--- GIVEN ENTRIES ---

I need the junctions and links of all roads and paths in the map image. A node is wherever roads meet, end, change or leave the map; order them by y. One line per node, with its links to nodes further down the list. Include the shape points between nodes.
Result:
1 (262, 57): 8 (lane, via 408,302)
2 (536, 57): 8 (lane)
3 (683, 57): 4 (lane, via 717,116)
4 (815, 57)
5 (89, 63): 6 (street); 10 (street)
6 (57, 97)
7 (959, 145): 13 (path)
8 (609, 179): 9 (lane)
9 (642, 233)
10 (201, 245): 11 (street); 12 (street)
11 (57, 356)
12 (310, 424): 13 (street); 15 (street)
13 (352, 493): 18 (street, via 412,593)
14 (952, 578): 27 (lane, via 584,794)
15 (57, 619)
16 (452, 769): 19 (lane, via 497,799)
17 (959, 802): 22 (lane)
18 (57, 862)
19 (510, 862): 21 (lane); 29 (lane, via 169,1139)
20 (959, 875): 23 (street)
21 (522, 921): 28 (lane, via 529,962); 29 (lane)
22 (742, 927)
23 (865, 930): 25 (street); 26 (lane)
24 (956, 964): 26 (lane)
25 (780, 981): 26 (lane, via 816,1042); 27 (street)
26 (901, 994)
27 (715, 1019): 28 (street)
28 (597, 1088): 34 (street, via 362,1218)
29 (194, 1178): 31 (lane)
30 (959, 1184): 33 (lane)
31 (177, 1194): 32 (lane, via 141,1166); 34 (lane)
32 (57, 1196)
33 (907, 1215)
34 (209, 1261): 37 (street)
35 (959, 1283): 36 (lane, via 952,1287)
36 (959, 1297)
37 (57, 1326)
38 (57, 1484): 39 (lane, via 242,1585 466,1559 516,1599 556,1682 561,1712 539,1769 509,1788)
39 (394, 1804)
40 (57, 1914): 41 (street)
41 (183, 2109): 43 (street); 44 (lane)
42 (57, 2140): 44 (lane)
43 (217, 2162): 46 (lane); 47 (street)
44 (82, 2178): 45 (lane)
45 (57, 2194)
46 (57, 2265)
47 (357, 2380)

---

◆ **EXERCISE**:
Write the data out once more. Keep every word the same.

◆ **EXPECTED ANSWER**:
I need the junctions and links of all roads and paths in the map image. A node is wherever roads meet, end, change or leave the map; order them by y. One line per node, with its links to nodes further down the list. Include the shape points between nodes.
Result:
1 (262, 57): 8 (lane, via 408,302)
2 (536, 57): 8 (lane)
3 (683, 57): 4 (lane, via 717,116)
4 (815, 57)
5 (89, 63): 6 (street); 10 (street)
6 (57, 97)
7 (959, 145): 13 (path)
8 (609, 179): 9 (lane)
9 (642, 233)
10 (201, 245): 11 (street); 12 (street)
11 (57, 356)
12 (310, 424): 13 (street); 15 (street)
13 (352, 493): 18 (street, via 412,593)
14 (952, 578): 27 (lane, via 584,794)
15 (57, 619)
16 (452, 769): 19 (lane, via 497,799)
17 (959, 802): 22 (lane)
18 (57, 862)
19 (510, 862): 21 (lane); 29 (lane, via 169,1139)
20 (959, 875): 23 (street)
21 (522, 921): 28 (lane, via 529,962); 29 (lane)
22 (742, 927)
23 (865, 930): 25 (street); 26 (lane)
24 (956, 964): 26 (lane)
25 (780, 981): 26 (lane, via 816,1042); 27 (street)
26 (901, 994)
27 (715, 1019): 28 (street)
28 (597, 1088): 34 (street, via 362,1218)
29 (194, 1178): 31 (lane)
30 (959, 1184): 33 (lane)
31 (177, 1194): 32 (lane, via 141,1166); 34 (lane)
32 (57, 1196)
33 (907, 1215)
34 (209, 1261): 37 (street)
35 (959, 1283): 36 (lane, via 952,1287)
36 (959, 1297)
37 (57, 1326)
38 (57, 1484): 39 (lane, via 242,1585 466,1559 516,1599 556,1682 561,1712 539,1769 509,1788)
39 (394, 1804)
40 (57, 1914): 41 (street)
41 (183, 2109): 43 (street); 44 (lane)
42 (57, 2140): 44 (lane)
43 (217, 2162): 46 (lane); 47 (street)
44 (82, 2178): 45 (lane)
45 (57, 2194)
46 (57, 2265)
47 (357, 2380)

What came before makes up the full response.